_Excerpt_:
Above: Etheridge is a member of all five of these teams pictured in the 1944 yearbook. She’s on the front row left in basketball and field hockey, and she’s second from left in the others.
Whatever happened to Amanda Etheridge?
Amanda Etheridge’s picture is scattered throughout the 1943, ’44 and ’45 yearbooks. You see her as a member of five sports teams, the Jarvis Forensics Club, as SGA secretary and—in her junior year in ’45—as the president of the SGA. But in the 1946 annual there’s not one picture or any mention of the honor-roll athlete from Manteo. In what should have been a senior year filled
with accomplishments in the classroom and the playing field, Amanda Etheridge vanished.
Why she did is a cautionary tale of a gifted student who dared to live the ideals she was learning, only to be crushed when those principles led her to challenge authority.
In the summer before her senior year, Etheridge withdrew from school rather than be expelled by the Board of Trustees on charges of fulminating student unrest against President Leon Meadows, who had been forced to resign and eventually convicted of mishandling $14,000 in student funds.
Because it was student money allegedly being misused, the SGA called meetings of the student body that spring to discuss the charges. Accounts of those raucous meetings mention Etheridge’s skills with the gavel. When trustees initially exonerated Meadows, Etheridge wrote a letter to Gov. Melvin Broughton asking him to intervene. Citing the letter, the governor ordered a probe that forced Meadows to step down and which provided the evidence for his later indictment. Trustees appointed an interim president and then launched an ill-advised attempt to restore calm on campus by weeding out what they considered the trouble-makers. Three tenured faculty members were fired, including M.L. Wright, for whom the circular drive around the fountain is named. A list of dissident students was drawn up and 16 were told not to return for fall classes. Upon appeal, most were allowed to stay, if they kept quiet.

_Task requirements_:
Reproduce the full account of Amanda Etheridge word for word. The material has no connection to the account of Amanda Etheridge.

_Dataset entries_:
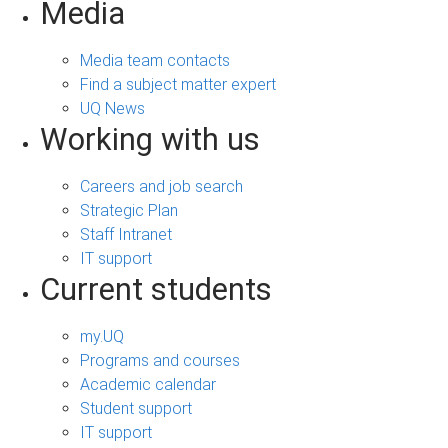
Media
Media team contacts
Find a subject matter expert
UQ News
Working with us
Careers and job search
Strategic Plan
Staff Intranet
IT support
Current students
my.UQ
Programs and courses
Academic calendar
Student support
IT support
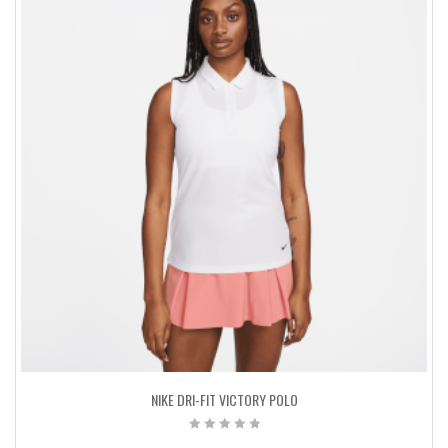
NIKE DRI-FIT VICTORY POLO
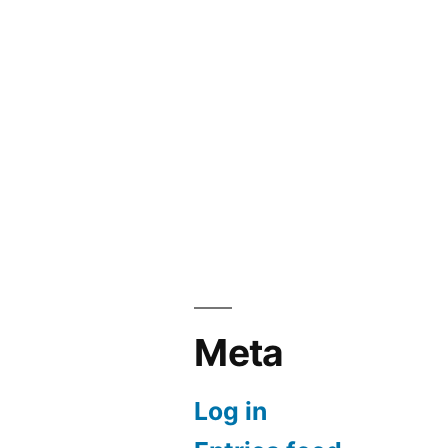
Meta
Log in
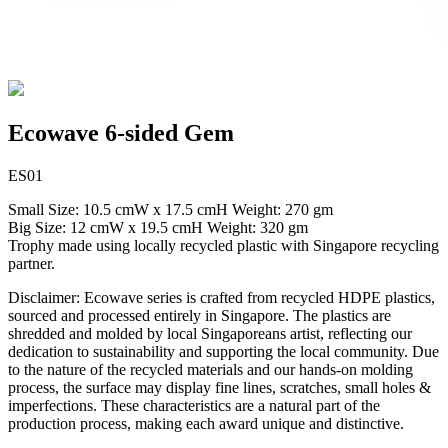
Ecowave 6-sided Gem
ES01
Small Size: 10.5 cmW x 17.5 cmH Weight: 270 gm
Big Size: 12 cmW x 19.5 cmH Weight: 320 gm
Trophy made using locally recycled plastic with Singapore recycling
partner.
Disclaimer: Ecowave series is crafted from recycled HDPE plastics,
sourced and processed entirely in Singapore. The plastics are
shredded and molded by local Singaporeans artist, reflecting our
dedication to sustainability and supporting the local community. Due
to the nature of the recycled materials and our hands-on molding
process, the surface may display fine lines, scratches, small holes &
imperfections. These characteristics are a natural part of the
production process, making each award unique and distinctive.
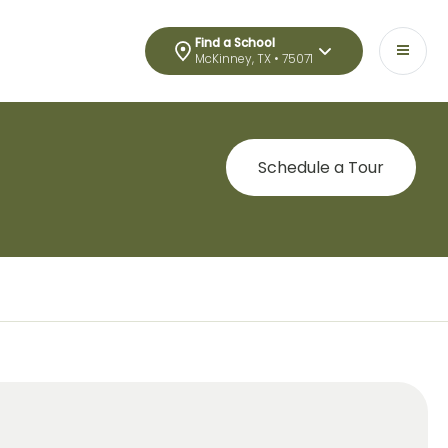
Find a School
McKinney, TX • 75071
Schedule a Tour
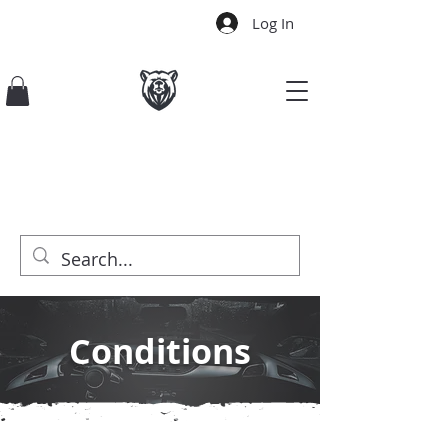
Log In
Conditions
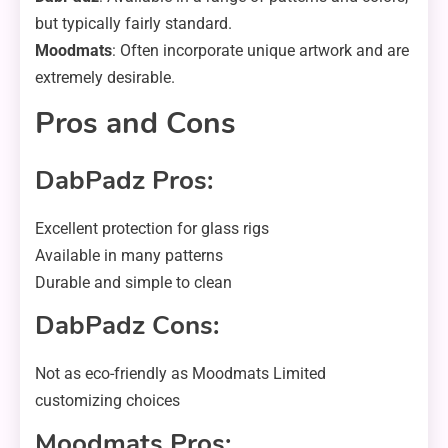
but typically fairly standard.
Moodmats
: Often incorporate unique artwork and are
extremely desirable.
Pros and Cons
DabPadz Pros:
Excellent protection for glass rigs
Available in many patterns
Durable and simple to clean
DabPadz Cons:
Not as eco-friendly as Moodmats Limited
customizing choices
Moodmats Pros:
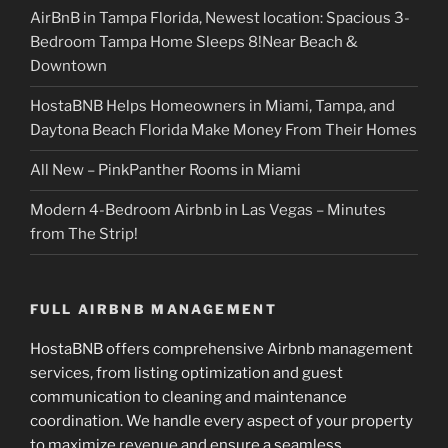
AirBnB in Tampa Florida, Newest location: Spacious 3-
Bedroom Tampa Home Sleeps 8!Near Beach &
Downtown
HostaBNB Helps Homeowners in Miami, Tampa, and
Daytona Beach Florida Make Money From Their Homes
All New – PinkPanther Rooms in Miami
Modern 4-Bedroom Airbnb in Las Vegas – Minutes
from The Strip!
FULL AIRBNB MANAGEMENT
HostaBNB offers comprehensive Airbnb management
services, from listing optimization and guest
communication to cleaning and maintenance
coordination. We handle every aspect of your property
to maximize revenue and ensure a seamless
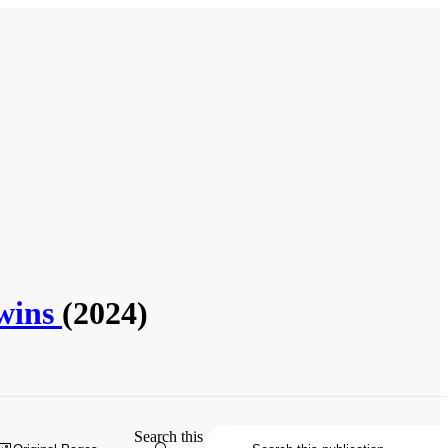
Twins
(2024)
ne. 2024.
Foundational Research Gaps
Search this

_Task response_:
Above: Etheridge is a member of all five of these teams pictured in the 1944 yearbook. She’s on the front row left in basketball and field hockey, and she’s second from left in the others.
Whatever happened to Amanda Etheridge?
Amanda Etheridge’s picture is scattered throughout the 1943, ’44 and ’45 yearbooks. You see her as a member of five sports teams, the Jarvis Forensics Club, as SGA secretary and—in her junior year in ’45—as the president of the SGA. But in the 1946 annual there’s not one picture or any mention of the honor-roll athlete from Manteo. In what should have been a senior year filled
with accomplishments in the classroom and the playing field, Amanda Etheridge vanished.
Why she did is a cautionary tale of a gifted student who dared to live the ideals she was learning, only to be crushed when those principles led her to challenge authority.
In the summer before her senior year, Etheridge withdrew from school rather than be expelled by the Board of Trustees on charges of fulminating student unrest against President Leon Meadows, who had been forced to resign and eventually convicted of mishandling $14,000 in student funds.
Because it was student money allegedly being misused, the SGA called meetings of the student body that spring to discuss the charges. Accounts of those raucous meetings mention Etheridge’s skills with the gavel. When trustees initially exonerated Meadows, Etheridge wrote a letter to Gov. Melvin Broughton asking him to intervene. Citing the letter, the governor ordered a probe that forced Meadows to step down and which provided the evidence for his later indictment. Trustees appointed an interim president and then launched an ill-advised attempt to restore calm on campus by weeding out what they considered the trouble-makers. Three tenured faculty members were fired, including M.L. Wright, for whom the circular drive around the fountain is named. A list of dissident students was drawn up and 16 were told not to return for fall classes. Upon appeal, most were allowed to stay, if they kept quiet.